* Aim of the task
Print each entry below precisely as it reads.
─── Supplied entries
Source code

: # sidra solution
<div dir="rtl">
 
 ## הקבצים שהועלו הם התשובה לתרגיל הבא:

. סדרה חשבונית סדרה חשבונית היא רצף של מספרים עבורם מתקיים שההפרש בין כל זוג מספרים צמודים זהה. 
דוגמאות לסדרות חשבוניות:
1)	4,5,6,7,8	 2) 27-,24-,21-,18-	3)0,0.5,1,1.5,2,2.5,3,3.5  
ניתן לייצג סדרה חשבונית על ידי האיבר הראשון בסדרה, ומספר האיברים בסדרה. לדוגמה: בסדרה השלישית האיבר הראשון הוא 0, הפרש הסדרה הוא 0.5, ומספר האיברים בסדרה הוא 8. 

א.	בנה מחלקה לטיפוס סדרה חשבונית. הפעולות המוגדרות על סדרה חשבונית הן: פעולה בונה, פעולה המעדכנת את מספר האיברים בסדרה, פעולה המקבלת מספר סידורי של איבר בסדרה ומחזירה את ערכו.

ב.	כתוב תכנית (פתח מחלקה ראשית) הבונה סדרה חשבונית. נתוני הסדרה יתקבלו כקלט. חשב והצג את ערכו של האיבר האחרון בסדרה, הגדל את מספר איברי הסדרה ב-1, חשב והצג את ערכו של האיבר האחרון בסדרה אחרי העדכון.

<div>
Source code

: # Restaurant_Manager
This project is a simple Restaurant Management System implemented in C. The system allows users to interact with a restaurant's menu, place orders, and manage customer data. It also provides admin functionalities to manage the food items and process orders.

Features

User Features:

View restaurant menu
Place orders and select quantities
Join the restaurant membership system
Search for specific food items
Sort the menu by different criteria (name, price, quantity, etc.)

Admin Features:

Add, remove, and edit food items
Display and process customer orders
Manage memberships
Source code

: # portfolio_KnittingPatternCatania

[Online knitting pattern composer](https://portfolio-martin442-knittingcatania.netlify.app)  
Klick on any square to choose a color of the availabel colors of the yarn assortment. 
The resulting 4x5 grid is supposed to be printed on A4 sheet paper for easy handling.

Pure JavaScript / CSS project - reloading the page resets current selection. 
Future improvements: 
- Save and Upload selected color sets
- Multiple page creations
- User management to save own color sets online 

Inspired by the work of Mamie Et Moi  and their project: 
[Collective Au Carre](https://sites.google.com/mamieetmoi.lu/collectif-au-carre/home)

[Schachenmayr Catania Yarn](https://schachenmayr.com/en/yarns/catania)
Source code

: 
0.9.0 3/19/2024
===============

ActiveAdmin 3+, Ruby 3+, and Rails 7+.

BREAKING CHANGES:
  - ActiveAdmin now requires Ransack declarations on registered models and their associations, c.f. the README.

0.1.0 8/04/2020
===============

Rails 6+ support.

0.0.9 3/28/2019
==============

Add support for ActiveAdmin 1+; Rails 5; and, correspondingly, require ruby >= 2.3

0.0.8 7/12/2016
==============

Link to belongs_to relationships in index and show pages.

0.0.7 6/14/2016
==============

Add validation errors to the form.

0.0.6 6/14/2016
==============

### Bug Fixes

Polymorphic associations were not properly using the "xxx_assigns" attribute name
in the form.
──────
* Solution for this exercise
Source code

: # sidra solution
<div dir="rtl">
 
 ## הקבצים שהועלו הם התשובה לתרגיל הבא:

. סדרה חשבונית סדרה חשבונית היא רצף של מספרים עבורם מתקיים שההפרש בין כל זוג מספרים צמודים זהה. 
דוגמאות לסדרות חשבוניות:
1)	4,5,6,7,8	 2) 27-,24-,21-,18-	3)0,0.5,1,1.5,2,2.5,3,3.5  
ניתן לייצג סדרה חשבונית על ידי האיבר הראשון בסדרה, ומספר האיברים בסדרה. לדוגמה: בסדרה השלישית האיבר הראשון הוא 0, הפרש הסדרה הוא 0.5, ומספר האיברים בסדרה הוא 8. 

א.	בנה מחלקה לטיפוס סדרה חשבונית. הפעולות המוגדרות על סדרה חשבונית הן: פעולה בונה, פעולה המעדכנת את מספר האיברים בסדרה, פעולה המקבלת מספר סידורי של איבר בסדרה ומחזירה את ערכו.

ב.	כתוב תכנית (פתח מחלקה ראשית) הבונה סדרה חשבונית. נתוני הסדרה יתקבלו כקלט. חשב והצג את ערכו של האיבר האחרון בסדרה, הגדל את מספר איברי הסדרה ב-1, חשב והצג את ערכו של האיבר האחרון בסדרה אחרי העדכון.

<div>
Source code

: # Restaurant_Manager
This project is a simple Restaurant Management System implemented in C. The system allows users to interact with a restaurant's menu, place orders, and manage customer data. It also provides admin functionalities to manage the food items and process orders.

Features

User Features:

View restaurant menu
Place orders and select quantities
Join the restaurant membership system
Search for specific food items
Sort the menu by different criteria (name, price, quantity, etc.)

Admin Features:

Add, remove, and edit food items
Display and process customer orders
Manage memberships
Source code

: # portfolio_KnittingPatternCatania

[Online knitting pattern composer](https://portfolio-martin442-knittingcatania.netlify.app)  
Klick on any square to choose a color of the availabel colors of the yarn assortment. 
The resulting 4x5 grid is supposed to be printed on A4 sheet paper for easy handling.

Pure JavaScript / CSS project - reloading the page resets current selection. 
Future improvements: 
- Save and Upload selected color sets
- Multiple page creations
- User management to save own color sets online 

Inspired by the work of Mamie Et Moi  and their project: 
[Collective Au Carre](https://sites.google.com/mamieetmoi.lu/collectif-au-carre/home)

[Schachenmayr Catania Yarn](https://schachenmayr.com/en/yarns/catania)
Source code

: 
0.9.0 3/19/2024
===============

ActiveAdmin 3+, Ruby 3+, and Rails 7+.

BREAKING CHANGES:
  - ActiveAdmin now requires Ransack declarations on registered models and their associations, c.f. the README.

0.1.0 8/04/2020
===============

Rails 6+ support.

0.0.9 3/28/2019
==============

Add support for ActiveAdmin 1+; Rails 5; and, correspondingly, require ruby >= 2.3

0.0.8 7/12/2016
==============

Link to belongs_to relationships in index and show pages.

0.0.7 6/14/2016
==============

Add validation errors to the form.

0.0.6 6/14/2016
==============

### Bug Fixes

Polymorphic associations were not properly using the "xxx_assigns" attribute name
in the form.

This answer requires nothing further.